Don't get me wrong: Your resume should be concise. Recruiters are busy people -- they don't have time or the patience for long-winded career chronologies. But if your experience warrants two pages, by all means, don't limit yourself to one.
2. You list an objective
Of course you're looking to gain more experience in the field/sector/type of company to which you're applying. Your interest in the job implies that. Do you really need to say it at the very top of your resume? At this point in the selection process, hiring managers are far more interested in what you can do for them than in what they can do for you.
If you want to explain why you're applying for the job, say so in your cover letter. Resume space is far too valuable to waste on information that is both redundant and inconsequential.
3. You don't brand yourself
With the rise of social networking, everyone has become their own brand and you shouldn't be afraid to show companies what you represent.

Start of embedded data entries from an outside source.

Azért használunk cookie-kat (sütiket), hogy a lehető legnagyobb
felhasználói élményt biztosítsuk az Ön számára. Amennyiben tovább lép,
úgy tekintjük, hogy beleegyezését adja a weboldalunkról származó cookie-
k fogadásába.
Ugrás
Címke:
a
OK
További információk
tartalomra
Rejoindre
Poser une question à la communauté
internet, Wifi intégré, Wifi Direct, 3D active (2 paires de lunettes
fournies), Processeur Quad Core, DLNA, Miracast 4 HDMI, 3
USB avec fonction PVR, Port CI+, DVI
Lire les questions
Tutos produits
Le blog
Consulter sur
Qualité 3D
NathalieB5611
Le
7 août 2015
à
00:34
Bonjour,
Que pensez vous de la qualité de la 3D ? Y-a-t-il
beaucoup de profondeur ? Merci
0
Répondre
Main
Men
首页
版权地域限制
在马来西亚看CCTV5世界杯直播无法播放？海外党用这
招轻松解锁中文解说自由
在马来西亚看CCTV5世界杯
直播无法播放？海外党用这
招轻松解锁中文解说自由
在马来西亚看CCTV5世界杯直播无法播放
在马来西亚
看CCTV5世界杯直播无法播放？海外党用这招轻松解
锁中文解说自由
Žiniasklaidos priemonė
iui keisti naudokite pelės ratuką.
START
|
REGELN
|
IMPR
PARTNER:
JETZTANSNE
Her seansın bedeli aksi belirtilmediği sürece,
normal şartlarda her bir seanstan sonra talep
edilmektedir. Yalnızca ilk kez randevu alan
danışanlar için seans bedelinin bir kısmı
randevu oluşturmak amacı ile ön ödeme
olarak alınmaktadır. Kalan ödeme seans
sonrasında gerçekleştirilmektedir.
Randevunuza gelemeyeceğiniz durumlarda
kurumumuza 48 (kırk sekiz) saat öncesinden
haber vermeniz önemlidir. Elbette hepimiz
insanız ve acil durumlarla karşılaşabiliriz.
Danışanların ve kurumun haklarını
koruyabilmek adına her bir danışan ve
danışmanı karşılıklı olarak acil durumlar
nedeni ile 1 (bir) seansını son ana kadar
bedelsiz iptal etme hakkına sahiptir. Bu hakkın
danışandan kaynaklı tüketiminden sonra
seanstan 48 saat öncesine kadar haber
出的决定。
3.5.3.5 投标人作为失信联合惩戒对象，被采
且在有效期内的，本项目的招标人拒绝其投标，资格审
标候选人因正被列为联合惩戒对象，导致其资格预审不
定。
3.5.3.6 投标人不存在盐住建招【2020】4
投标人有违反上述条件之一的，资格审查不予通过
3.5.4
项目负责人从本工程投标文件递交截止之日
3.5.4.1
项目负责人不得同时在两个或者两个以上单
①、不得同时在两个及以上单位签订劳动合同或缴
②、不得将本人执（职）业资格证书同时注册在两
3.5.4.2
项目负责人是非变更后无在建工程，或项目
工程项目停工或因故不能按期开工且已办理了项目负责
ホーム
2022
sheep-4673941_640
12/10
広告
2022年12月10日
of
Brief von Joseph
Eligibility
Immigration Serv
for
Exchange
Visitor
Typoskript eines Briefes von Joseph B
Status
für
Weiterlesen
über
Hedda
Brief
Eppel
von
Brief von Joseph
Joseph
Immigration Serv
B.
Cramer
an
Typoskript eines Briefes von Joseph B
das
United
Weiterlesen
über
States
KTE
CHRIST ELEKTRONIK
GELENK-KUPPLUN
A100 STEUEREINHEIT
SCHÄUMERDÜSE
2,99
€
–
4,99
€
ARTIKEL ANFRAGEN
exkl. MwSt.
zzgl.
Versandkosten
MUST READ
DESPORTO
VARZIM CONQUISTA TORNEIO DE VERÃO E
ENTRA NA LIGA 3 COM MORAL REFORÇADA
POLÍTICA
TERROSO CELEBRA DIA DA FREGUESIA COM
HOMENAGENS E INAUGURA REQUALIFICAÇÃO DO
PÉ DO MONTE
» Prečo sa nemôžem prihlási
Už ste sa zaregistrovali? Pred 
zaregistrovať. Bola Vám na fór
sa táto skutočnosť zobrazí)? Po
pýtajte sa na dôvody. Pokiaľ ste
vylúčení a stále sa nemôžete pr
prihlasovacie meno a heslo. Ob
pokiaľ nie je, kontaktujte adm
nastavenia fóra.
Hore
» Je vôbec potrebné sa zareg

Don't just promote your accomplishments, but promote who you are.
Include your Twitter and blog URLs or your Google profile, so potential employers can learn more about you as a person. Twtbizcard is a great way to capture all of your 2.0 IDs. Of course, double-check to make sure there isn't anything you wouldn't want a potential employer to see on your sites.
4. You write "References available upon request" at the bottom
Once again, a waste of valuable space. Do you really need to say so? The hiring manager can only assume that if they ask you for references, you'll provide them. What, are you going to say, no?
Instead, prepare a list of references with contact details and your relationship to each. Hold onto it until you're further along in the selection process -- you don't want to annoy your references with repeated contact by employers who are less than serious about you. Most respectable employers wouldn't bother to contact a reference until they are fully ready to make you an offer.
5. You list every job you've ever had in chronological order
In the olden days, the person with the most experience got the job. Nowadays, the person who's most talented, has the most relevant skill set and has proved to be most valuable to her former employers gets the job.
If you want to be that person, make sure your resume says so. Don't list jobs that are irrelevant to the one you're applying for just to fill up space. Instead, expand on the jobs that are relevant. Focus on measurable achievements in each role as opposed to a play-by-play of your daily responsibilities.